Well, we made it back from the edge of the Montana mountains late last night. We were a wagon train of two pickups headed west, our cargo of guitars and sleeping bags, boots and coolers of beer, musicians and friends, a little more dusty than when we arrived in that Montana cow pasture ringing with music on Friday.
It was a long haul. 800 some miles, three small town diner stops,
countless fuel-ups, sunflower seeds and coffee refills and only one “could have been major but actually turned out ok for once” pickup hiccup on the interstate east of Billings, MT.
Because, as Husband says, “It isn’t an adventure until it’s an adventure.”
And so we had one out in White Sulphur Springs, Montana, a bunch of neighbors and friends from the oil fields of North Dakota headed west to hear Merle Haggard sing “Momma Tried” and pick a little themselves on stage and around the campsite at night.
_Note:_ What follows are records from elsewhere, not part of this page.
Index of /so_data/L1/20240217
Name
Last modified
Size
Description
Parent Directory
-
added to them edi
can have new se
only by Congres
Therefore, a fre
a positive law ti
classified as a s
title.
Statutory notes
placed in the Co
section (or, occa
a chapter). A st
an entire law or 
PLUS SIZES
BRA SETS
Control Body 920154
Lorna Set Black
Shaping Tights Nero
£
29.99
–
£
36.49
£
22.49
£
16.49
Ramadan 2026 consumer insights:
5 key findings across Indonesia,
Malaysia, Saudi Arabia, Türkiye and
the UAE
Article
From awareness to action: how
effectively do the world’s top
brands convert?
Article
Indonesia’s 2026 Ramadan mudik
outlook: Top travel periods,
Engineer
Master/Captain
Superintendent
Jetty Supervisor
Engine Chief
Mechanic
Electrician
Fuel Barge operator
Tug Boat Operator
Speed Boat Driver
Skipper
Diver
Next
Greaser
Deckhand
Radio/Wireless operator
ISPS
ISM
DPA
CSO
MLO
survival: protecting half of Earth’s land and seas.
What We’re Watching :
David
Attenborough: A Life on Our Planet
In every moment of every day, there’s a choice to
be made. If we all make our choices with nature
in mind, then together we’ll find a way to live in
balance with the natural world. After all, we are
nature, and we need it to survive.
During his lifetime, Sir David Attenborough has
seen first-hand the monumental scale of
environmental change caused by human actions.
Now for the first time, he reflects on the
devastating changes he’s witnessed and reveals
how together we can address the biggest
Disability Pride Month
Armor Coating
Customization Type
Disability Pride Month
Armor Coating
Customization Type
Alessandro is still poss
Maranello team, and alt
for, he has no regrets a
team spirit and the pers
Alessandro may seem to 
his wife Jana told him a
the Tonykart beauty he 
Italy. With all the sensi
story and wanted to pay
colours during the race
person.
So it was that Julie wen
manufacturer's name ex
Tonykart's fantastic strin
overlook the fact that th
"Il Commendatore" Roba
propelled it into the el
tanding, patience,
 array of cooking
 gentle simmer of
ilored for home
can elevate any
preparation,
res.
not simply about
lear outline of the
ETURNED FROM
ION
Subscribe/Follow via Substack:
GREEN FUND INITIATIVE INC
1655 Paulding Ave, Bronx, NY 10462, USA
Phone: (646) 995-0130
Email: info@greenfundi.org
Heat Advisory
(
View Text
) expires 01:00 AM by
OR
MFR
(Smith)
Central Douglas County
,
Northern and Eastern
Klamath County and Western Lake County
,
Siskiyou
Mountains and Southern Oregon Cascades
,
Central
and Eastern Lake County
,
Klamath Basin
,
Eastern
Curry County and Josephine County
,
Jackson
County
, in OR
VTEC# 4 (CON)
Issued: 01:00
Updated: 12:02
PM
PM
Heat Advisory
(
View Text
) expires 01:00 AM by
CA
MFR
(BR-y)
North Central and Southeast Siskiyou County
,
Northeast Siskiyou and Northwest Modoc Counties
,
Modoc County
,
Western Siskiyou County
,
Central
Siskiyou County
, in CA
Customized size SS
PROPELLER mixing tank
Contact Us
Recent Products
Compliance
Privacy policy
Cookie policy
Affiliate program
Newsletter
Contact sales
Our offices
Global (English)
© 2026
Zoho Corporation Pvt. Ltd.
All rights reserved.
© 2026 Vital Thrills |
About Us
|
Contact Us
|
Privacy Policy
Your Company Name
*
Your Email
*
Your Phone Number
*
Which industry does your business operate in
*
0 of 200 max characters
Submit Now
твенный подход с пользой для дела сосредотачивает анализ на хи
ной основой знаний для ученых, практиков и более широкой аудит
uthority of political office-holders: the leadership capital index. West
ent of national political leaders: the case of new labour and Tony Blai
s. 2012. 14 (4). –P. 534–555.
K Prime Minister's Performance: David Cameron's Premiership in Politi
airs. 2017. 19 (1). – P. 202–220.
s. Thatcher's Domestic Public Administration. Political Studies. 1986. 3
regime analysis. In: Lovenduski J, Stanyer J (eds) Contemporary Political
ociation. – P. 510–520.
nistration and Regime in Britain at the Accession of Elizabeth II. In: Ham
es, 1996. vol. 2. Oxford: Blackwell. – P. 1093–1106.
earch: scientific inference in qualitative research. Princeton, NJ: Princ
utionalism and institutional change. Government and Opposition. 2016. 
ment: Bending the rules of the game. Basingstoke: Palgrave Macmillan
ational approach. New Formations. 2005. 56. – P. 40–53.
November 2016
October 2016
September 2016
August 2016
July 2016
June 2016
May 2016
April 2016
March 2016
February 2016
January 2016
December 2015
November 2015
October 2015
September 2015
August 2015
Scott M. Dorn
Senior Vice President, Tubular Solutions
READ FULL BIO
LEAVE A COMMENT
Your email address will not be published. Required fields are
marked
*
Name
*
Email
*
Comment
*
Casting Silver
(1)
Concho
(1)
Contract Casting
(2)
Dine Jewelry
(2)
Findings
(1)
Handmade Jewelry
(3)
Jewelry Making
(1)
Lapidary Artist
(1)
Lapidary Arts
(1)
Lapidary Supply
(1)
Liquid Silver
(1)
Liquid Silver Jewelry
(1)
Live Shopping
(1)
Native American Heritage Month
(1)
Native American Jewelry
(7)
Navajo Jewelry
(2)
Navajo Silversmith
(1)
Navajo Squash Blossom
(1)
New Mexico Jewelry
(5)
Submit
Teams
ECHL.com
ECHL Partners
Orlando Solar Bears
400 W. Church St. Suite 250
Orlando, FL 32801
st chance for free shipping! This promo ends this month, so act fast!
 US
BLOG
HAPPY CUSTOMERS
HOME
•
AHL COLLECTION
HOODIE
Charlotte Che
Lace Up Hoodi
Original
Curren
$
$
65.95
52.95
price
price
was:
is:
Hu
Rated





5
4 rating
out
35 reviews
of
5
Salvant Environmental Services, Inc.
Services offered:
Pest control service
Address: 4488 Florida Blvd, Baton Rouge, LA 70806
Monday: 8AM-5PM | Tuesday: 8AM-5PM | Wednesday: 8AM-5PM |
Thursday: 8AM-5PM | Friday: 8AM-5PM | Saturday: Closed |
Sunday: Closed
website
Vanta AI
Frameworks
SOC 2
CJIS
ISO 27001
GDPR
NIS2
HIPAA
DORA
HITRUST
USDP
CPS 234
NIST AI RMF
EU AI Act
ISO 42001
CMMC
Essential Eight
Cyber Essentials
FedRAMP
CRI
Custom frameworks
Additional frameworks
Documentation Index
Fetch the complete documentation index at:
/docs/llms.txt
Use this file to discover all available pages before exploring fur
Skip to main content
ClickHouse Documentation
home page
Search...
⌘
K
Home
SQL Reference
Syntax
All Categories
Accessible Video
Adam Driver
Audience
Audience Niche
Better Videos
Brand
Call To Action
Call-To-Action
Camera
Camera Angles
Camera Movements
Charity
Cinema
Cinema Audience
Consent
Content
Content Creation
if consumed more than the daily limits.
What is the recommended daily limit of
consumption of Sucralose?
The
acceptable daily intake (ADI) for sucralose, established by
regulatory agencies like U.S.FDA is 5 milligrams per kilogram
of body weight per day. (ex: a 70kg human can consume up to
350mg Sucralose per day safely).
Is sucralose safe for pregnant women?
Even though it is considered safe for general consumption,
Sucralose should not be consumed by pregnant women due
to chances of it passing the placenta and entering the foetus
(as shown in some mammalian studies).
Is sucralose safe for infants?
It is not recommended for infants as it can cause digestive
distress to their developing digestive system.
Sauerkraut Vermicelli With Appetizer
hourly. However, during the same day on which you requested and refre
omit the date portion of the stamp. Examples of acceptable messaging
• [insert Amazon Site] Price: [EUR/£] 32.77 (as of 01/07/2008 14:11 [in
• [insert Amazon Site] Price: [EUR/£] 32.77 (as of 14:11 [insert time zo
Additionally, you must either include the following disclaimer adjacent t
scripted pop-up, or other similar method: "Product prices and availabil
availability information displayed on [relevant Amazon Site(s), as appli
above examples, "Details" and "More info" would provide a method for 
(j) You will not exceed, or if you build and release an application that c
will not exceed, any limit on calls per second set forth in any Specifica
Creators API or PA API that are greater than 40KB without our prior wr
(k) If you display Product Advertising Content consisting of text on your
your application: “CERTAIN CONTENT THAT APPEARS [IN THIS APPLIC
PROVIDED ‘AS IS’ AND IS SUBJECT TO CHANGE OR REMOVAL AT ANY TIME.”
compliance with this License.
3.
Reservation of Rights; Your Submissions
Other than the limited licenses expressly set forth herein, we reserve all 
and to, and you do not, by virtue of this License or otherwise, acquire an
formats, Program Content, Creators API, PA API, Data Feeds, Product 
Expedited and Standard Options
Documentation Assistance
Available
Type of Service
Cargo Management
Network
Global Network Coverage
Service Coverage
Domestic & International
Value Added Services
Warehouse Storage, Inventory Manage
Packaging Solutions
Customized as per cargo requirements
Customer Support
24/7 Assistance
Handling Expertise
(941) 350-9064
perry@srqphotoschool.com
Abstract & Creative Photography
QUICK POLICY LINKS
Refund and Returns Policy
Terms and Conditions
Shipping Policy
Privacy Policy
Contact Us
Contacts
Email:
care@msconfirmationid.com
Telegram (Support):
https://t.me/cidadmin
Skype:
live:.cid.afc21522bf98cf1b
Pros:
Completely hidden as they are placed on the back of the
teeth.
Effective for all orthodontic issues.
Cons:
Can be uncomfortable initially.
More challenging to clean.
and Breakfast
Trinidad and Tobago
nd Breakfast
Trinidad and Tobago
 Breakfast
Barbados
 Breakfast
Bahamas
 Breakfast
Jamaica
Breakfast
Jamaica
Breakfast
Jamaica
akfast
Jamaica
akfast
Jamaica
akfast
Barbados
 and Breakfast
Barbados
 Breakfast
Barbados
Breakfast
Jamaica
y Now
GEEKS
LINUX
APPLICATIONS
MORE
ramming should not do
I’m home now with the memory of it turning the corners of my lips up a bit as I unpack and pack my bags again to head east for another gig.
I go to Devils Lake, ND today to sing in a park, but the band will stay home. They have work to do and things to catch up on so I’ll go it alone and that’s alright.
Although it’s always more fun with the boys around.
It’s going to be August in a few days.
August. The last month of summer at the ranch, rolling in with big thunderheads, sunflowers, prairie grass and wheat that turns gold over night.
Summer is fleeting here and I’ve spent this season chasing it–behind my camera, on the highway, on the back of a horse, on the top of a hill, down in the cool draws and behind my computer making plans.
I wish it were longer. Everyone does. But it doesn’t matter really. I’ll think of summer when the snow falls outside my window in December and I won’t think about its lifespan.
I’ll think about the life we put into it.
Because summer means so many things to me, and so I’m happy to be here in it while it lasts…whether it’s picking wild raspberries in a cool draw on our North Dakota ranch
or singing to the wild landscape and wild, wonderful people of Montana!
I’m glad to be home for a minute, and then I’m glad to be on the road.